WHAT THE TASK ASKS. Retype exactly the lines below, beginning with the first and ending with the line where "neck: (962, 411)" appears.

MATERIAL FOR THIS TASK.
──────────

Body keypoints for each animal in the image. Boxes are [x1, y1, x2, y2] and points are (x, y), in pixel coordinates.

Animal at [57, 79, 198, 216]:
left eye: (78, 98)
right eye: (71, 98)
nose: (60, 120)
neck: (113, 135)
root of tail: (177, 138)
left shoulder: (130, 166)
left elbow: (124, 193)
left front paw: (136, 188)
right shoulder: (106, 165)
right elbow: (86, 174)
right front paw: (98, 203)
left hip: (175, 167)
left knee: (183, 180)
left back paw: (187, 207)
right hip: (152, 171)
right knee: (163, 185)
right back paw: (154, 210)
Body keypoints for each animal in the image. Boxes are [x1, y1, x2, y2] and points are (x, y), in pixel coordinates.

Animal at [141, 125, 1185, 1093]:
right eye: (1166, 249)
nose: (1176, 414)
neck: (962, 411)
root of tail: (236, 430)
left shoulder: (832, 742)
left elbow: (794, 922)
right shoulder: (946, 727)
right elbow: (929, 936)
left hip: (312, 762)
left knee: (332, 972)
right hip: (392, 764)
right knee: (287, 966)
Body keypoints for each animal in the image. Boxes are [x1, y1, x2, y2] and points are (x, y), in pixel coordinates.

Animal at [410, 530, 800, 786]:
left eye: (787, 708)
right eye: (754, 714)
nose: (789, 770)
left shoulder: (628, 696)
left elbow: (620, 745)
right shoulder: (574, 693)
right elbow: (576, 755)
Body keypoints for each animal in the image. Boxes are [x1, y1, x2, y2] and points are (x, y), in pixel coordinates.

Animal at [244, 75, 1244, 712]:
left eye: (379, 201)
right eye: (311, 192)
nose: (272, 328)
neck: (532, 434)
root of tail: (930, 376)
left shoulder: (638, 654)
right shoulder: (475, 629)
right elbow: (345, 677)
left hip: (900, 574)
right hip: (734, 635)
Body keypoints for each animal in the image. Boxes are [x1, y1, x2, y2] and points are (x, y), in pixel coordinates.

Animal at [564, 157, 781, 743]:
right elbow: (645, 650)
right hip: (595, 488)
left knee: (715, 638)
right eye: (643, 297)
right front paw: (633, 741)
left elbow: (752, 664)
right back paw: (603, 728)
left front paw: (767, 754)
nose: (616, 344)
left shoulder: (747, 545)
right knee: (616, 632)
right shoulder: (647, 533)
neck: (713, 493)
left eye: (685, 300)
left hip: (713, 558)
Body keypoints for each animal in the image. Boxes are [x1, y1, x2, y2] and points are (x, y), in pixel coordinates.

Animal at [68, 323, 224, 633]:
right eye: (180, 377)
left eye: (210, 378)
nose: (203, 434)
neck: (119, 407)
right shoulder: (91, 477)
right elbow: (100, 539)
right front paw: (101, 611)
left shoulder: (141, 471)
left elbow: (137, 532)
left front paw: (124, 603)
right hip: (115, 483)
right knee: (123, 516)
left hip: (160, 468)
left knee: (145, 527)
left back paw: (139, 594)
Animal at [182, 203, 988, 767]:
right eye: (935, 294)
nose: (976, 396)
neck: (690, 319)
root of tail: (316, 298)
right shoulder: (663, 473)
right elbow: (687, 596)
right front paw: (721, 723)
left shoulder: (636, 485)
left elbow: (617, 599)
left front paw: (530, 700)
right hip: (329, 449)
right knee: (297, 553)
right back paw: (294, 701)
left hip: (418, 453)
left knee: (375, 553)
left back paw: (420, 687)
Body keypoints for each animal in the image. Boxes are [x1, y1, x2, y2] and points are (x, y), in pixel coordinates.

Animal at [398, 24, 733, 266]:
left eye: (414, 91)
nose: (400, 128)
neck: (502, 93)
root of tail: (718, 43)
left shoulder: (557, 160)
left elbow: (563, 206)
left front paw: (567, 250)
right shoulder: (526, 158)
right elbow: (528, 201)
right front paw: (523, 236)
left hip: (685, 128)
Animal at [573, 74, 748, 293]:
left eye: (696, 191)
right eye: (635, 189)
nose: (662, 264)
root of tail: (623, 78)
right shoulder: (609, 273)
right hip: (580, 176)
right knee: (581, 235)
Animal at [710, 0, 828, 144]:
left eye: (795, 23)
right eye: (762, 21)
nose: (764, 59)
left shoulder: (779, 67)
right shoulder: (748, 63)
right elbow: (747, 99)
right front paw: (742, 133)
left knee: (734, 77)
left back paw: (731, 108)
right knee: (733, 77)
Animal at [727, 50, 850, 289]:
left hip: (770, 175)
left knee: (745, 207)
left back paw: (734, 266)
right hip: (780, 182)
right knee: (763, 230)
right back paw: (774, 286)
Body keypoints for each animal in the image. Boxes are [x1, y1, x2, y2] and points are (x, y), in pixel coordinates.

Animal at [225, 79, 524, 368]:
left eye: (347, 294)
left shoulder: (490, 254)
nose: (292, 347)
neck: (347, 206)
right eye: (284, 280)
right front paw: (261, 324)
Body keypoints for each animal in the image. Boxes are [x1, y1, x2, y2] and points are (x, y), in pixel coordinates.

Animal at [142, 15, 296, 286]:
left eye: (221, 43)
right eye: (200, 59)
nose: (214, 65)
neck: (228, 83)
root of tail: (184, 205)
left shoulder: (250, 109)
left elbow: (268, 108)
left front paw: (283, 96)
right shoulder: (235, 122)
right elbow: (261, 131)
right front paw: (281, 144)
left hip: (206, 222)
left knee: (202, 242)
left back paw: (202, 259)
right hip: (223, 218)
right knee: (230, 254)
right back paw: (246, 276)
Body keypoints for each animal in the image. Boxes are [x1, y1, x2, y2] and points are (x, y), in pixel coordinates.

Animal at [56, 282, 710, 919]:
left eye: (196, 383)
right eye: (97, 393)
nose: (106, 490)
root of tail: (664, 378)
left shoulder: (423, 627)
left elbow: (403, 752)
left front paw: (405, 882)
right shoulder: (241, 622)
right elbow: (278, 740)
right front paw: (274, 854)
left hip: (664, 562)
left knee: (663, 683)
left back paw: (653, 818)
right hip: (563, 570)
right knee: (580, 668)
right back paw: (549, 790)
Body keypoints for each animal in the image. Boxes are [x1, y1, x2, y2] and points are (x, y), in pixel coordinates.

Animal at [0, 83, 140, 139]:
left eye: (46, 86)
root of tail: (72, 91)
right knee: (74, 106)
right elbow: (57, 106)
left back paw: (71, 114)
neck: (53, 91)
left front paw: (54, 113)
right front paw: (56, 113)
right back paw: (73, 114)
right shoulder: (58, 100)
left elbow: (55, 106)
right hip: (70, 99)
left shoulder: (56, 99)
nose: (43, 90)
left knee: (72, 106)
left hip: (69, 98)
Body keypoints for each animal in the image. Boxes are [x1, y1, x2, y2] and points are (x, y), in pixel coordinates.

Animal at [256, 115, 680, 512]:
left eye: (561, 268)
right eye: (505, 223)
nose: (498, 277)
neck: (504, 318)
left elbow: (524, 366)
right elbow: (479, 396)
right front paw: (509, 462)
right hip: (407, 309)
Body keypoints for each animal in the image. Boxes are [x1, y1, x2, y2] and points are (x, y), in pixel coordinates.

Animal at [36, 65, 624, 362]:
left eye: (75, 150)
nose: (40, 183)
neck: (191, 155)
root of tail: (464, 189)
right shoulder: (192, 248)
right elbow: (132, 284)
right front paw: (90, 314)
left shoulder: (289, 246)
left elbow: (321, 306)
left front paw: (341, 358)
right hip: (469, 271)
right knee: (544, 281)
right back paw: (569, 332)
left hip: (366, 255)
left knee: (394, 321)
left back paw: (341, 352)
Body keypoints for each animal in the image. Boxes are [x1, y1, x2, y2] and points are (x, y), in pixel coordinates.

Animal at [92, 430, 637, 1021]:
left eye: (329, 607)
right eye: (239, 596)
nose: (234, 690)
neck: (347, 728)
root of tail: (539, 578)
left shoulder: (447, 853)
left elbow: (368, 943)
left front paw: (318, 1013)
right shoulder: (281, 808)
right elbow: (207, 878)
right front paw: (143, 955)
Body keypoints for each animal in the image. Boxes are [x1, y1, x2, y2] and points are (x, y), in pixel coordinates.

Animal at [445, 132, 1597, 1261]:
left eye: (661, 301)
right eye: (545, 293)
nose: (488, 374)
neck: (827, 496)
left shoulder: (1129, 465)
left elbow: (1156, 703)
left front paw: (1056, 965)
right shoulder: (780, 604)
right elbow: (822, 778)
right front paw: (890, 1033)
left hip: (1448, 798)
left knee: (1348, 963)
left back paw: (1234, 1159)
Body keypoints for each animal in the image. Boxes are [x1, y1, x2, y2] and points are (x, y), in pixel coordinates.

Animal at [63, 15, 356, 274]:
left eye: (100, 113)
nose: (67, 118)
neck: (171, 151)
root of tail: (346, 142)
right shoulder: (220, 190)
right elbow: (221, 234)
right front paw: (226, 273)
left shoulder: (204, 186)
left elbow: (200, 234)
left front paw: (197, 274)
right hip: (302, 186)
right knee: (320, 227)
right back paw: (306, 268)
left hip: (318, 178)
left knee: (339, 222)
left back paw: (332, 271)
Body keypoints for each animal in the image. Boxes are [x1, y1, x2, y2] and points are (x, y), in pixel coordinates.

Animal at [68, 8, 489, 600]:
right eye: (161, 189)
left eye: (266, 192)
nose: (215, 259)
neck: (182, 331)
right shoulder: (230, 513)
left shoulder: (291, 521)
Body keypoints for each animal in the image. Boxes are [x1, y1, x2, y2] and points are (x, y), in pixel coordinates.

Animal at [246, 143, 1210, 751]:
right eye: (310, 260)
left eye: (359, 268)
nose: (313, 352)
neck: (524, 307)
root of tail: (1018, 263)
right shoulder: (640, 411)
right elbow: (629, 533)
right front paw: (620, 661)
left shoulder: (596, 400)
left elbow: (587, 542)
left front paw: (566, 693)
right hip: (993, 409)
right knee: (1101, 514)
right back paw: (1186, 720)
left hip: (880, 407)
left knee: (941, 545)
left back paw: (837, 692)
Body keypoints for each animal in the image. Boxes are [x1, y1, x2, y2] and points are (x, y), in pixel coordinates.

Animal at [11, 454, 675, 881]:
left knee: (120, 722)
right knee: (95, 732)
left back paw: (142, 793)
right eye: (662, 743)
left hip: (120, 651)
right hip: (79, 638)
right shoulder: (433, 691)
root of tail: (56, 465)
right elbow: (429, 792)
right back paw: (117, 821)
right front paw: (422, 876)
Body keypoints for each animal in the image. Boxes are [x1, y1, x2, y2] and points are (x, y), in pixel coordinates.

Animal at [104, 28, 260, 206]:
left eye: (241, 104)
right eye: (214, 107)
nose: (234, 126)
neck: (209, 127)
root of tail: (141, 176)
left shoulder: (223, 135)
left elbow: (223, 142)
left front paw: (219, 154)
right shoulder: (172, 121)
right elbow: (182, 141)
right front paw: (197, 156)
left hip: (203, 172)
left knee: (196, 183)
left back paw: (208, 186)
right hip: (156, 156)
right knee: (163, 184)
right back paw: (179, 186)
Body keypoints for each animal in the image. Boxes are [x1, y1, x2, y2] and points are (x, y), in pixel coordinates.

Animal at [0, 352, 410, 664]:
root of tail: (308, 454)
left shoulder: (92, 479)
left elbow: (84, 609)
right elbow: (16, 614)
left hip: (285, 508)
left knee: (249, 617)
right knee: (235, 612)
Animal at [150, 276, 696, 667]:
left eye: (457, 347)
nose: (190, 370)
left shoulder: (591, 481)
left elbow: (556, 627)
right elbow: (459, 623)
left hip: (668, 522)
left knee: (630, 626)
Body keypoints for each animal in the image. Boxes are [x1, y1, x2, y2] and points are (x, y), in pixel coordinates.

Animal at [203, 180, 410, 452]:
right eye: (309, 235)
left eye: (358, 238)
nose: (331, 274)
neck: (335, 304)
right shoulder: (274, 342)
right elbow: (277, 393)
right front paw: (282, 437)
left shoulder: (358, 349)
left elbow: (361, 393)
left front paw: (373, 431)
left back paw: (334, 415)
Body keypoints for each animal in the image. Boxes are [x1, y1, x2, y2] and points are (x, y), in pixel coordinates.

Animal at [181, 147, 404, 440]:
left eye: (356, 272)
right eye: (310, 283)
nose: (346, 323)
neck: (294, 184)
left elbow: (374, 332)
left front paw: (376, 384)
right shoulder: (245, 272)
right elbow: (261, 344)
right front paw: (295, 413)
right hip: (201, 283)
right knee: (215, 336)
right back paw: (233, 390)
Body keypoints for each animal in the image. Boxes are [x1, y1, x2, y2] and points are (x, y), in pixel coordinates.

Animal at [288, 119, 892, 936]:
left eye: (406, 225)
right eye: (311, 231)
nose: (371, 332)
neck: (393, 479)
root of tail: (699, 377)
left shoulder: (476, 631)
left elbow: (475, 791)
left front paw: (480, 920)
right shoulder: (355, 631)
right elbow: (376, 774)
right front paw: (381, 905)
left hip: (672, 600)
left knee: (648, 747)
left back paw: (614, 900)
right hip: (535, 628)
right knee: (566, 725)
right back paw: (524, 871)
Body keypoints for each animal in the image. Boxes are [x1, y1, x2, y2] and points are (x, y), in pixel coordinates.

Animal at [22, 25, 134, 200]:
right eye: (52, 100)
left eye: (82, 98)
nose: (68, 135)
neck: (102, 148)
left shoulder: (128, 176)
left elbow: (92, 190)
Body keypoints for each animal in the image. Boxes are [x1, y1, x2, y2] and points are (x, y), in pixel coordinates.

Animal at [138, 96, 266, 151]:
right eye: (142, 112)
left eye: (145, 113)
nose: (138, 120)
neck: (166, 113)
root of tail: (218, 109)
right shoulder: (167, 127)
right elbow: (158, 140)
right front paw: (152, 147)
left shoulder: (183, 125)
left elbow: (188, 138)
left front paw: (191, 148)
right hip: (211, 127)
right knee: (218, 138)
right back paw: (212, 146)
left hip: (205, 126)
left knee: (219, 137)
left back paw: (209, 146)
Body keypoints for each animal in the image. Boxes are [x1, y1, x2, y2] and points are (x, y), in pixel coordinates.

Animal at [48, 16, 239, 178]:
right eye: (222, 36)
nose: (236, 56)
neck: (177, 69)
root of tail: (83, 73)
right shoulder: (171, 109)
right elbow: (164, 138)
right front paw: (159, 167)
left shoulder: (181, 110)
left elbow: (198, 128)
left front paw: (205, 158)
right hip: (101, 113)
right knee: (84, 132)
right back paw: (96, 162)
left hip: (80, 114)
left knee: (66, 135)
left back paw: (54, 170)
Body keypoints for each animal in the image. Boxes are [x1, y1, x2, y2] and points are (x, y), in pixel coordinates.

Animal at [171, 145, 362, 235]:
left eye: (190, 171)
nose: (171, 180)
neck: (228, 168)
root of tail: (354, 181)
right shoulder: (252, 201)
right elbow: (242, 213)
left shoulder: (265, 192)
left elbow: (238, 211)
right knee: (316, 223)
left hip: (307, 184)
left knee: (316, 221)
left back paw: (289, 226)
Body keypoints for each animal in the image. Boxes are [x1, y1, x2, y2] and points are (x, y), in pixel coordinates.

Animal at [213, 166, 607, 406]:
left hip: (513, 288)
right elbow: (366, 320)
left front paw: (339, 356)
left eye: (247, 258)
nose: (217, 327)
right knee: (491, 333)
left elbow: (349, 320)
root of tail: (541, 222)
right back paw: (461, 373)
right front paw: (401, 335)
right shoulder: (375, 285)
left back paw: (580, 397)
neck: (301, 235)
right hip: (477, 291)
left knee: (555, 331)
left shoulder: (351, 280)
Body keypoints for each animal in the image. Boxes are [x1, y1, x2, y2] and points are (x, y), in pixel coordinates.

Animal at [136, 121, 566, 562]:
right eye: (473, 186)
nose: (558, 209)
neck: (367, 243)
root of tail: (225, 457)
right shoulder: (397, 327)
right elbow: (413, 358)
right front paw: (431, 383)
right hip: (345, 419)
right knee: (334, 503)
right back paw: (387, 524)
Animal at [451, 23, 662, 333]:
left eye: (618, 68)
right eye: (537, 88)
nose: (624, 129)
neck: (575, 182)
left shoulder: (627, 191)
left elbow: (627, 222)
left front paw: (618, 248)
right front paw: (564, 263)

──────────

ANSWER FOR THE TASK.
Body keypoints for each animal in the image. Boxes are [x1, y1, x2, y2] and points are (x, y), in pixel coordinates.

Animal at [57, 79, 198, 216]:
left eye: (78, 98)
right eye: (71, 98)
nose: (60, 120)
neck: (113, 135)
root of tail: (177, 138)
left shoulder: (130, 166)
left elbow: (124, 193)
left front paw: (136, 188)
right shoulder: (106, 165)
right elbow: (86, 174)
right front paw: (98, 203)
left hip: (175, 167)
left knee: (183, 180)
left back paw: (187, 207)
right hip: (152, 171)
right knee: (163, 185)
right back paw: (154, 210)
Body keypoints for each animal in the image. Boxes are [x1, y1, x2, y2] and points are (x, y), in pixel coordinates.

Animal at [141, 125, 1185, 1093]:
right eye: (1166, 249)
nose: (1176, 414)
neck: (962, 411)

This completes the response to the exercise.